Cell	Tube	Ferrofluid /blood [µL/mL]	Flow rate [mL/hour]	Ctrl 1	Ctrl 2	Ctrl average (A)	Cells found (C)	Capture rate (C/A)	Average capture rate
COLO-205	EDTA	30	2.5	75	46	60.5	61	108%	79%
	EDTA	30	2.5	115	114	114.5	92	80%
	EDTA	30	2.5	139	130	134.5	92	68%
	CellSave	30	2.5	75	46	60.5	40	66%	65%
	CellSave	30	2.5	139	130	134.5	70	52%
	CellSave	30	2.5	48	53	50.5	49	96%
	CellSave	7.5	2.5	109	126	117.5	125	106%	53%
	CellSave	7.5	2.5	180	193	186.5	83	28%
	CellSave	7.5	2.5	180	193	186.5	53	44%
	CellSave	7.5	10	252	275	263.5	239	91%	90%
	CellSave	7.5	10	252	275	263.5	257	98%
	CellSave	7.5	10	252	275	263.5	267	101%
	CellSave	7.5	10	252	275	263.5	228	87%
	CellSave	7.5	10	252	275	263.5	240	91%
	CellSave	7.5	10	252	275	263.5	203	77%
SKBR3	CellSave	7.5	10	711	927	819.0	713	87%	86%
	CellSave	7.5	10	711	927	819.0	704	86%

Side-by-side blind observation, where one spiked and one non-spiked samples were prepared and the observer is not informed of which sample is spiked, was performed for all the spiking experiments shown in Table 3. The observer did not find a false cancer cell from non-spiked samples, and all the cancer cells were counted from the spiked samples..

We also performed screening experiments with different numbers of COLO205 cells spiked in the samples ranging from ~10 to ~1500 in 2.5 mL blood samples. CellSave tubes were used, 7.5 µL Ferrofluid suspension is added per 1 mL blood, the flow rate is 10 mL/hour. The result is shown in Table 4. Comparable results were obtained for cases with both the smaller (~10) and larger numbers (>1000) of cells.

Table 4.

Capture rates for different numbers of spiked cells.

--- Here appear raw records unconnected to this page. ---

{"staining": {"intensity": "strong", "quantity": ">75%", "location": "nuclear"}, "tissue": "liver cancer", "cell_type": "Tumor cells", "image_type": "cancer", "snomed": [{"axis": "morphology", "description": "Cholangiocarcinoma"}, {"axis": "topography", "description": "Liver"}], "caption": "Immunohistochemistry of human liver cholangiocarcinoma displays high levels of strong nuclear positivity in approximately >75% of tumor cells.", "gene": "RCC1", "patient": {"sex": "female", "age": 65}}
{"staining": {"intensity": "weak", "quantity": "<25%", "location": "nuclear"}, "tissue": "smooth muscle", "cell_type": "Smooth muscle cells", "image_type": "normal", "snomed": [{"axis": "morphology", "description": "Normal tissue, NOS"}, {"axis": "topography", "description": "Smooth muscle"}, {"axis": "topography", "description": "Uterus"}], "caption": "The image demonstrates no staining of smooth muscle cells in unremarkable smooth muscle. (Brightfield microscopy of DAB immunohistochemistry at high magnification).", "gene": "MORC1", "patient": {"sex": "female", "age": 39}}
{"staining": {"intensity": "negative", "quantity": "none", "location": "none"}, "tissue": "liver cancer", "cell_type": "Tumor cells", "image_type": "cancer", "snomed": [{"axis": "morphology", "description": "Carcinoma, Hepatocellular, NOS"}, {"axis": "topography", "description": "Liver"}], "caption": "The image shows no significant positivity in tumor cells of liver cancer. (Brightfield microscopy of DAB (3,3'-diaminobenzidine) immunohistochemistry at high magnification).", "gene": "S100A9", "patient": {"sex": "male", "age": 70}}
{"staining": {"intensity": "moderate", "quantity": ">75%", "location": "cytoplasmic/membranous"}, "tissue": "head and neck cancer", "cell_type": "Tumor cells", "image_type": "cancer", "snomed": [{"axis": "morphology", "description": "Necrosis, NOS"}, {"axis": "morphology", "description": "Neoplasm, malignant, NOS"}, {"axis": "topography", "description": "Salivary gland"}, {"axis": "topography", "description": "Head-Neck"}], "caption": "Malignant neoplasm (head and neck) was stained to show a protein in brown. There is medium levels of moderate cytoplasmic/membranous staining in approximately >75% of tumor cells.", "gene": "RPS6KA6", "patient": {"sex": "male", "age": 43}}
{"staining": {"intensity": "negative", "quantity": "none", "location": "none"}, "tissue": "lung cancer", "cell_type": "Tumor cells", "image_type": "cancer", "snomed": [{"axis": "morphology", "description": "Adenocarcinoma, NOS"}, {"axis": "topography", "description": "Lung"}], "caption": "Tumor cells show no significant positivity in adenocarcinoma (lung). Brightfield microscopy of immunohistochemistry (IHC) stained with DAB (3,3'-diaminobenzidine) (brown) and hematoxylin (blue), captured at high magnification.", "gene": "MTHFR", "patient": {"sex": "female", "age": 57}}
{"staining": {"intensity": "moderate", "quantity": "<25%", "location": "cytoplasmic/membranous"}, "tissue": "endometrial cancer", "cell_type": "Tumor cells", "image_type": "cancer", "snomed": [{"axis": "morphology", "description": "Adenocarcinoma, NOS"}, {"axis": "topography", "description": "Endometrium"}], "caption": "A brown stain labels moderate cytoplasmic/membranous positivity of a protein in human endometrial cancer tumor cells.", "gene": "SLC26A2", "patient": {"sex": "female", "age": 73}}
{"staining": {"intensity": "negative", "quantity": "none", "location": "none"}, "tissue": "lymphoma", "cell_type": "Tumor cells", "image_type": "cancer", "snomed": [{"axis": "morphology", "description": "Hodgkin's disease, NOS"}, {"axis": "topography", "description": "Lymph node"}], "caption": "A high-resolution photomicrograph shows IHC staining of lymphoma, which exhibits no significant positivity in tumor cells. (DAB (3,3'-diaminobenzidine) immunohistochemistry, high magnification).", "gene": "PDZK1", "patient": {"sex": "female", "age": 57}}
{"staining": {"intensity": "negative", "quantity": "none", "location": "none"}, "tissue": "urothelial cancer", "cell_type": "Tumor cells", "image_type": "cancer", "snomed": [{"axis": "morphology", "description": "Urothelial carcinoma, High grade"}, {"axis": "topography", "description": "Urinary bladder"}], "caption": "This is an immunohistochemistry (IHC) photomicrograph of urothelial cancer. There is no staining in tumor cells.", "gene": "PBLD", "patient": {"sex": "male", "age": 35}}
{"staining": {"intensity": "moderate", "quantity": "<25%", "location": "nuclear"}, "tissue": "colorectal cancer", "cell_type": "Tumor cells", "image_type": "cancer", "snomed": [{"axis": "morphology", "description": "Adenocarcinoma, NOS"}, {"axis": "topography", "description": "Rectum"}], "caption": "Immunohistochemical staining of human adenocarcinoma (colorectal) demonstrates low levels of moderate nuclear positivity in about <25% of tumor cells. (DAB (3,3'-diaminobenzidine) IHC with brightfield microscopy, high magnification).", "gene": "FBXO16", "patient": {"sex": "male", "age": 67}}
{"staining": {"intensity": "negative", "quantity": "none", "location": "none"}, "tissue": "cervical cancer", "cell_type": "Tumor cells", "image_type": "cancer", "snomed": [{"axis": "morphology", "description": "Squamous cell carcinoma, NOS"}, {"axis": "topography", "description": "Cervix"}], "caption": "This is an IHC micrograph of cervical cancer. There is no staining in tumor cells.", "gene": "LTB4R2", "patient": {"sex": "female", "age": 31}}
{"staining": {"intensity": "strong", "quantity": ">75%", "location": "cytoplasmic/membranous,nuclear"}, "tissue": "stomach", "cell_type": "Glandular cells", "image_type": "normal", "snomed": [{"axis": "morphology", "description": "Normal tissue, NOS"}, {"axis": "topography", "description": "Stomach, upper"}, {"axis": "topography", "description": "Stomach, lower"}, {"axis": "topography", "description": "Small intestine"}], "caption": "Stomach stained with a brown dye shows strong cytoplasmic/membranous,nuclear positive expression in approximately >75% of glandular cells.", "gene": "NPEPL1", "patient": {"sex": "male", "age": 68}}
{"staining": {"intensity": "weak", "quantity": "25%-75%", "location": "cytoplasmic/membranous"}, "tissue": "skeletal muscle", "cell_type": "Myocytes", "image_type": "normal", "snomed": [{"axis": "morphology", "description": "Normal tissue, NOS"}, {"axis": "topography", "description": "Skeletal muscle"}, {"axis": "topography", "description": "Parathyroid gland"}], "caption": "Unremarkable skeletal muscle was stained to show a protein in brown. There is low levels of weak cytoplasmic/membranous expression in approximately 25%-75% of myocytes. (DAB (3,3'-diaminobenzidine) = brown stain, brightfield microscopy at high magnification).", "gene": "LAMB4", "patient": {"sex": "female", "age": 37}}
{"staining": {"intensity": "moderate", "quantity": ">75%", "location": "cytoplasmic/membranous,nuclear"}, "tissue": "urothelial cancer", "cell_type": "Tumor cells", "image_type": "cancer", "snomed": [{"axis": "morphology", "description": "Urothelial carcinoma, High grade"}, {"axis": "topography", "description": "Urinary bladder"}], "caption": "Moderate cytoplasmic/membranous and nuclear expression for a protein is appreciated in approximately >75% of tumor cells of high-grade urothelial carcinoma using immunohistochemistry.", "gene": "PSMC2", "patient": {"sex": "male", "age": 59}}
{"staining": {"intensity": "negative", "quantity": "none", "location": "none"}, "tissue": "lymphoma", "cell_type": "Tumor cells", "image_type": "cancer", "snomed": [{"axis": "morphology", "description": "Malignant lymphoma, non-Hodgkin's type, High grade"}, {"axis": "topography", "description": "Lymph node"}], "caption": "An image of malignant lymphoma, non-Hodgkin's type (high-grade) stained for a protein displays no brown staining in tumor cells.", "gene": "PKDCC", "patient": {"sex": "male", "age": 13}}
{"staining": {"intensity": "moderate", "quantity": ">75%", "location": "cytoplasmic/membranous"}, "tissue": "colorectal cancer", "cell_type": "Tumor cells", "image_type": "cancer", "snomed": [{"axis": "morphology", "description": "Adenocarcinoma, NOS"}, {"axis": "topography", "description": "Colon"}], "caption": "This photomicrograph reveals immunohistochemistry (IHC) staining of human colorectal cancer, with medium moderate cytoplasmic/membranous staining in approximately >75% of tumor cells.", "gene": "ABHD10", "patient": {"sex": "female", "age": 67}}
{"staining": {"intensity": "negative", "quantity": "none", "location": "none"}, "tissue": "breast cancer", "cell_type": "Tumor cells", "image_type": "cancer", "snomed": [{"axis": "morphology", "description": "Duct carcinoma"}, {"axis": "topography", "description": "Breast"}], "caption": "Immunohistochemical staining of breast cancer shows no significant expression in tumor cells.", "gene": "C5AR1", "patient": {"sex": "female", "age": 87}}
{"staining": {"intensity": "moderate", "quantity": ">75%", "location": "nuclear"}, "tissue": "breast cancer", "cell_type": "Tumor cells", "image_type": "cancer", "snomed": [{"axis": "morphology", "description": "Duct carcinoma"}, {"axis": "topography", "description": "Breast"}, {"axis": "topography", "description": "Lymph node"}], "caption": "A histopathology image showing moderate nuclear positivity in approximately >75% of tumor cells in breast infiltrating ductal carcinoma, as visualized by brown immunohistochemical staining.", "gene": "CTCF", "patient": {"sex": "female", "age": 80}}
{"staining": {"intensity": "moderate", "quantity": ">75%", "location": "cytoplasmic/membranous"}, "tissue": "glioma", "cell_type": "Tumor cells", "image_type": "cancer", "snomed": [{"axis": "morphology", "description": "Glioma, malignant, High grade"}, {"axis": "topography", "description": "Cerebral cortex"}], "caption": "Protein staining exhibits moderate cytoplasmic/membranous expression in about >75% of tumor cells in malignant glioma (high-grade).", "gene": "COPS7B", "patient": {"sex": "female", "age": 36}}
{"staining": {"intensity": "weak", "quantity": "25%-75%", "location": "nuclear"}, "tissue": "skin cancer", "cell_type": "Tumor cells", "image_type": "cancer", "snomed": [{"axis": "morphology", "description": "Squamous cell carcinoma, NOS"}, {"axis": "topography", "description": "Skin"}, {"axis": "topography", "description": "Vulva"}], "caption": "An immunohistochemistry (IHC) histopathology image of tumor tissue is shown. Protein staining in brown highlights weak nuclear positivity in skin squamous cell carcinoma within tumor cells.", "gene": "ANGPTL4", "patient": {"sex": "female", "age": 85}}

Ctrl1	14	52	81	164	968	1477
Ctrl2	12	45	84	150	893	1496
Ctrl average	13.0	48.5	82.5	157.0	930.5	1486.5
Cells found	7	37	58	160	625	1129
Capture rate	54%	76%	70%	102%	62%	76%

In order to assess the number of cancer cells that are non-selectively trapped in the device, a blood sample of 2.5 mL was spiked with approximately 100,000 cells and screened normally but without the permanent magnets. No cancer cell was captured by the experiment, which proves the high selectivity of our device.

Conclusion

We have developed a microchip-based CTC capture system, which utilizes immunomagnetic nanoparticles to selectively label tumor cells spiked into blood samples. A strong magnetic field gradient is created in the microfluidic channel, resulting in a high capture rate with a fast flow rate of 10 mL/hour. The amount of nanoparticle suspension added was also reduced to 25% of the amount used in the commercially available CellSearch system. Rare cancer cells (from ~1000 cells down to ~5 cells per mL) with a very low tumor cell to blood cell ratio (about 1:10⁹, including red blood cells) were successfully detected. With the optimal conditions, average capture rates of 90% and 86% were demonstrated for samples with COLO205 and SKBR3 cells, respectively. Numerical analysis of the immunofluorescence observation compares favorably with the subjective cell identification process made by the trained observer. Such microchip-based CTC detection in patient blood enables new diagnostic tools to record s atus of disease activity as well as clonal evolution of molecular changes for early cancer detection.